=== Document text ===
Hm... I'm not entirely happy with magic constants, to be honest.
Why 100? One of the printk_safe lockdep reports I saw was ~270
lines long: https://marc.info/?l=linux-kernel&m=150659041411473&w=2

`console_recursion_limit' also makes PRINTK_SAFE_LOG_BUF_SHIFT
a bit useless and hard to understand - despite its value we will
store only 100 lines.

We probably can replace `console_recursion_limit' with the following:
- in the current `console_recursion' section we let only SAFE_LOG_BUF_LEN
  chars to be stored in printk-safe buffer and, once we reached the limit,
  don't append any new messages until we are out of `console_recursion'
  context. Which is somewhat close to wq solution, the difference is that
  printk_safe can happen earlier if local IRQs are enabled. But at the
  same time someone might set PRINTK_SAFE_LOG_BUF_SHIFT big enough to
  still cause troubles, just because printk-deadlock errors sound scary
  and important enough.

I guess I'm OK with the wq dependency after all, but I may be mistaken.
printk_safe was never about "immediately flush the buffer", it was about
"avoid deadlocks", which was extended to "flush from any context which
will let us to avoid deadlock". It just happened that it inherited
irq_work dependency from printk_nmi.

We also probably can add printk_safe flush to some sysrq handler
may be.

> PS: I answered this mail because the original discussion[1] has
> already been way too long and covered many other issues.

Yep, that's I started it as a new discussion.

	-ss

^ permalink raw reply	[flat|nested] 10+ messages in thread

* Re: [RFC][PATCH] printk: do not flush printk_safe from irq_work
  2018-01-29  2:29   ` Sergey Senozhatsky
@ 2018-01-30 12:23     ` Petr Mladek
  2018-02-01  2:46       ` Sergey Senozhatsky
  2018-02-01 18:00     ` Steven Rostedt
  1 sibling, 1 reply; 10+ messages in thread
From: Petr Mladek @ 2018-01-30 12:23 UTC (permalink / raw)
  To: Sergey Senozhatsky
  Cc: Steven Rostedt, Tejun Heo, linux-kernel, Sergey Senozhatsky

On Mon 2018-01-29 11:29:18, Sergey Senozhatsky wrote:
> On (01/26/18 16:26), Petr Mladek wrote:
> [..]
> > First, this delays showing eventually valuable information until
> > the preemption is enabled. It might never happen if the system
> > is in big troubles. In each case, it might be much longer delay
> > than it was before.
> 
> If the system is in "big troubles" then what makes irq_work more
> possible? Local IRQs can stay disabled, just like preemption. I
> guess when the troubles are really big our strategy is the same
> for both wq and irq_work solutions - we keep the printk_safe buffer
> and wait for panic()->flush.
===
● Written request 1:
Translate this sentence from the printk thread into German: "I guess I'm OK with the wq dependency after all, but I may be mistaken."
● Written request 2:
Write out the passage of the printk thread starting at "I guess I'm" and ending at "many other issues.", keeping every character as it appears.
=== Records ===
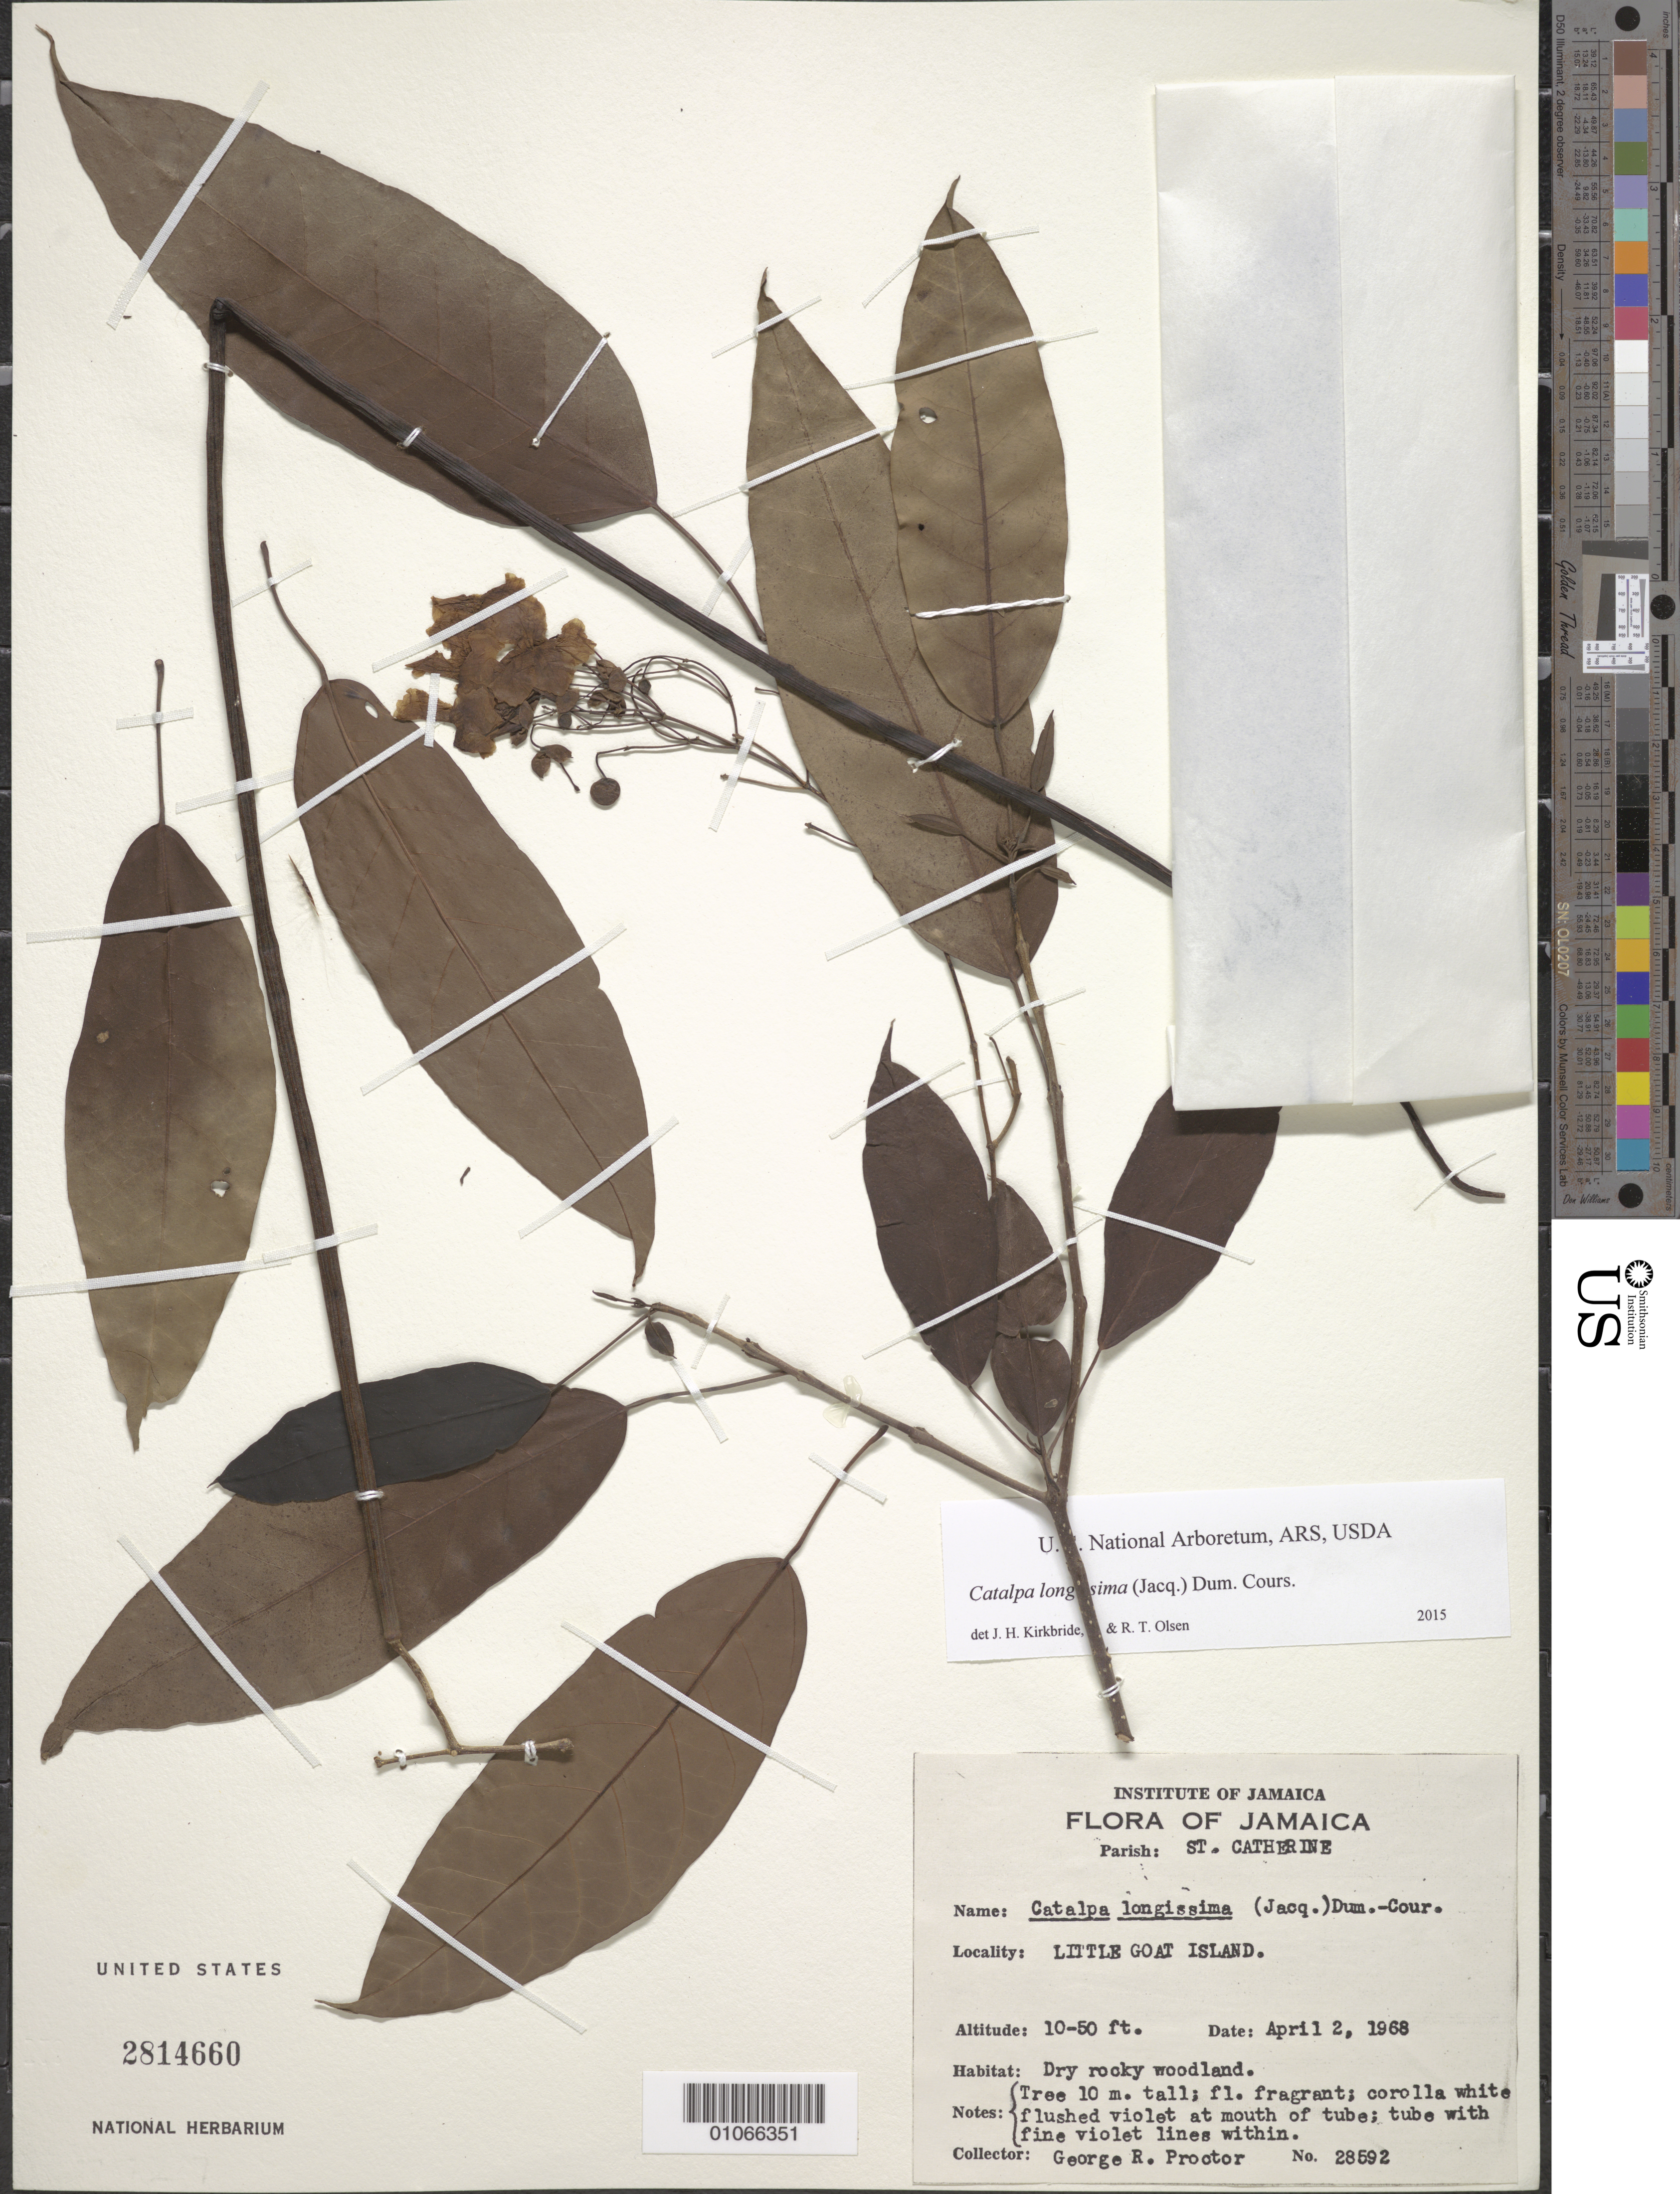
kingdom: Plantae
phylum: Tracheophyta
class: Magnoliopsida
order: Lamiales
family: Bignoniaceae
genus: Catalpa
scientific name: Catalpa longissima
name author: (Jacq.) Dum. Cours.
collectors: G. R. Proctor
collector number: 28592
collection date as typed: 02 Apr 1968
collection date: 1968-04-02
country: Jamaica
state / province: Saint Catherine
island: Jamaica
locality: Little goat island, dry rocky woodland.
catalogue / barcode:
===
● Complete output 1:
Ich denke, mit der wq-Abhängigkeit bin ich letztlich einverstanden, aber ich könnte mich irren.

● Complete output 2:
I guess I'm OK with the wq dependency after all, but I may be mistaken.
printk_safe was never about "immediately flush the buffer", it was about
"avoid deadlocks", which was extended to "flush from any context which
will let us to avoid deadlock". It just happened that it inherited
irq_work dependency from printk_nmi.

We also probably can add printk_safe flush to some sysrq handler
may be.

> PS: I answered this mail because the original discussion[1] has
> already been way too long and covered many other issues.